**Goal of the exercise:**
Give the listing again character for character, but drop the images.

**Input data:**
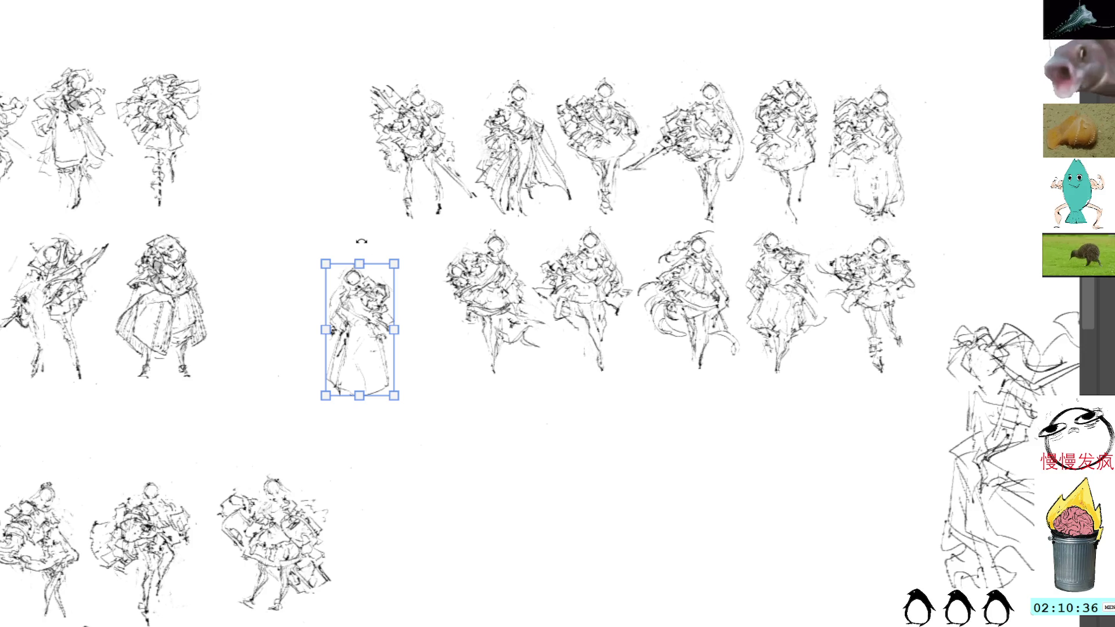
left_click_drag(360, 264, 408, 267)
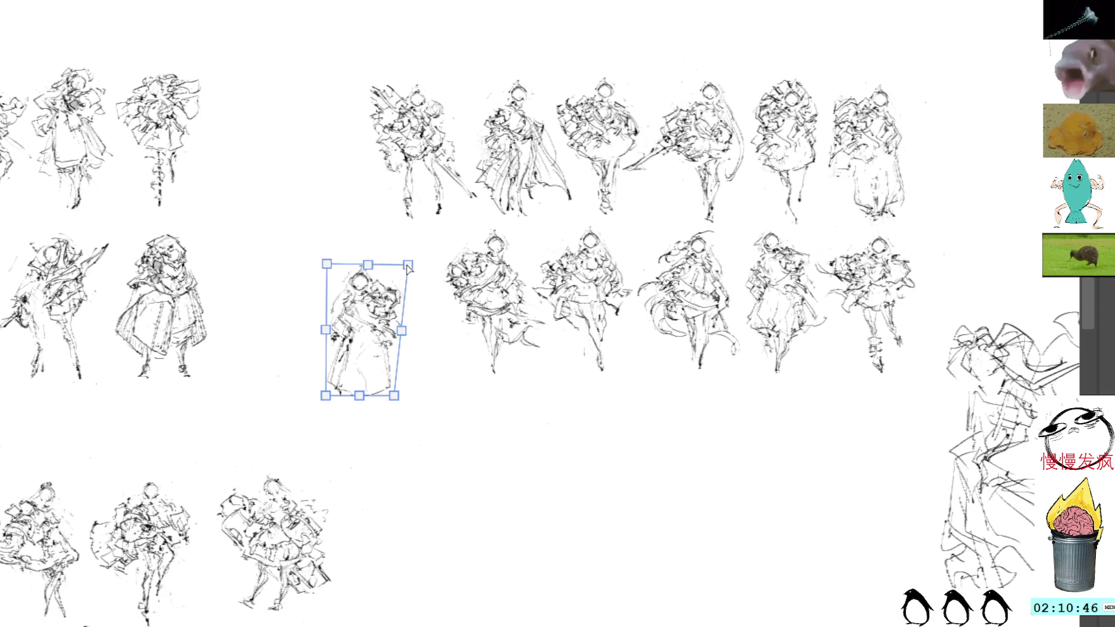
left_click_drag(326, 265, 340, 272)
key("ctrl+r")
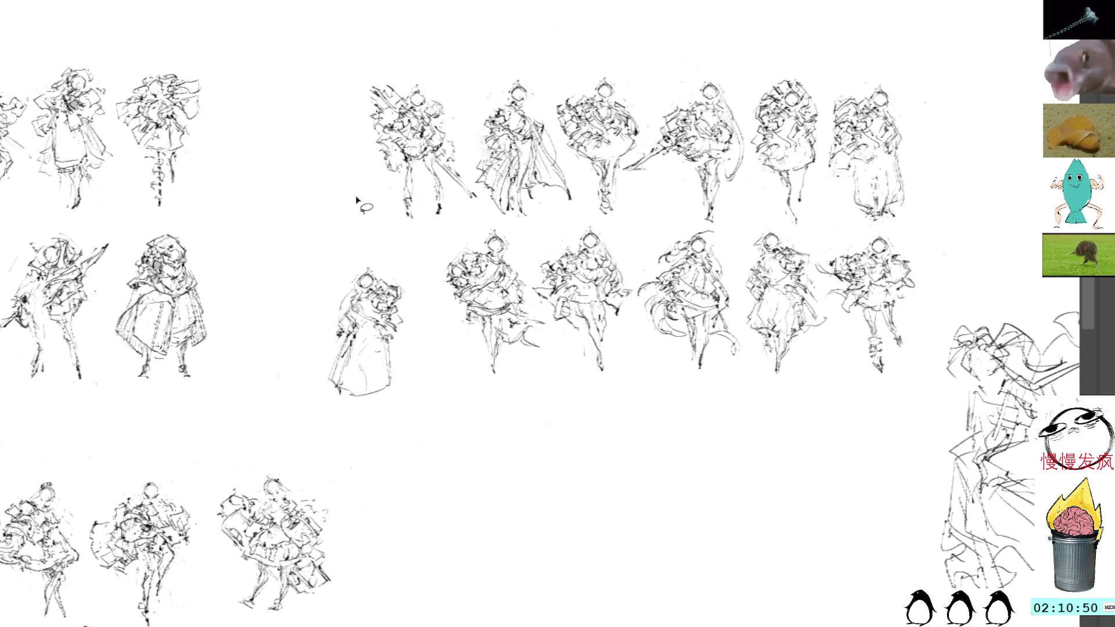
key("b")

**Solution:**
left_click_drag(360, 264, 408, 267)
left_click_drag(326, 265, 340, 272)
key("ctrl+r")
key("b")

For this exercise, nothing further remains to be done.